» **What the exercise asks**:
Write out all the data again, exactly as shown.
#### Working data
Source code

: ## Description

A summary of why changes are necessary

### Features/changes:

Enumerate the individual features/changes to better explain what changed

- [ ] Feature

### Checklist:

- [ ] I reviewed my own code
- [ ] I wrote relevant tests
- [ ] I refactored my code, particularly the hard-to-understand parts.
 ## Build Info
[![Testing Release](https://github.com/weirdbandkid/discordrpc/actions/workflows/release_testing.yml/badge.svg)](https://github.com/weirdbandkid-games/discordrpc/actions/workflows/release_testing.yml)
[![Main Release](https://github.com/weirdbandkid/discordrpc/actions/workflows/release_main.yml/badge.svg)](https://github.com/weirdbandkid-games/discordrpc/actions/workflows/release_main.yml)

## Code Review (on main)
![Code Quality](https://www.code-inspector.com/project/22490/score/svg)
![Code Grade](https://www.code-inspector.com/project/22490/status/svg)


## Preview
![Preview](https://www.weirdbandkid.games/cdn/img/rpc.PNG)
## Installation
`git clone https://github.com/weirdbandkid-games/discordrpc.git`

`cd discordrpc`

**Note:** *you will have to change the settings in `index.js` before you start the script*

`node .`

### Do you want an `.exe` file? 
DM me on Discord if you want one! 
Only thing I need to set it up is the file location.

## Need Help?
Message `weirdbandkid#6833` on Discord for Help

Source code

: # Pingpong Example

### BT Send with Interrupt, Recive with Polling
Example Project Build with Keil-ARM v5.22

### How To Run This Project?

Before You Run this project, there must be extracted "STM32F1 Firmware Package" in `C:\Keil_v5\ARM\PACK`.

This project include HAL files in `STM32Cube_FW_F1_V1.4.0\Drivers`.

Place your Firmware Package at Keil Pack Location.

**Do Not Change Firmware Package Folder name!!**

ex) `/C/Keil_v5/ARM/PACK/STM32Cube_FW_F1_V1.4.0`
########
» **Task answer**:
Source code

: ## Description

A summary of why changes are necessary

### Features/changes:

Enumerate the individual features/changes to better explain what changed

- [ ] Feature

### Checklist:

- [ ] I reviewed my own code
- [ ] I wrote relevant tests
- [ ] I refactored my code, particularly the hard-to-understand parts.
 ## Build Info
[![Testing Release](https://github.com/weirdbandkid/discordrpc/actions/workflows/release_testing.yml/badge.svg)](https://github.com/weirdbandkid-games/discordrpc/actions/workflows/release_testing.yml)
[![Main Release](https://github.com/weirdbandkid/discordrpc/actions/workflows/release_main.yml/badge.svg)](https://github.com/weirdbandkid-games/discordrpc/actions/workflows/release_main.yml)

## Code Review (on main)
![Code Quality](https://www.code-inspector.com/project/22490/score/svg)
![Code Grade](https://www.code-inspector.com/project/22490/status/svg)


## Preview
![Preview](https://www.weirdbandkid.games/cdn/img/rpc.PNG)
## Installation
`git clone https://github.com/weirdbandkid-games/discordrpc.git`

`cd discordrpc`

**Note:** *you will have to change the settings in `index.js` before you start the script*

`node .`

### Do you want an `.exe` file? 
DM me on Discord if you want one! 
Only thing I need to set it up is the file location.

## Need Help?
Message `weirdbandkid#6833` on Discord for Help

Source code

: # Pingpong Example

### BT Send with Interrupt, Recive with Polling
Example Project Build with Keil-ARM v5.22

### How To Run This Project?

Before You Run this project, there must be extracted "STM32F1 Firmware Package" in `C:\Keil_v5\ARM\PACK`.

This project include HAL files in `STM32Cube_FW_F1_V1.4.0\Drivers`.

Place your Firmware Package at Keil Pack Location.

**Do Not Change Firmware Package Folder name!!**

ex) `/C/Keil_v5/ARM/PACK/STM32Cube_FW_F1_V1.4.0`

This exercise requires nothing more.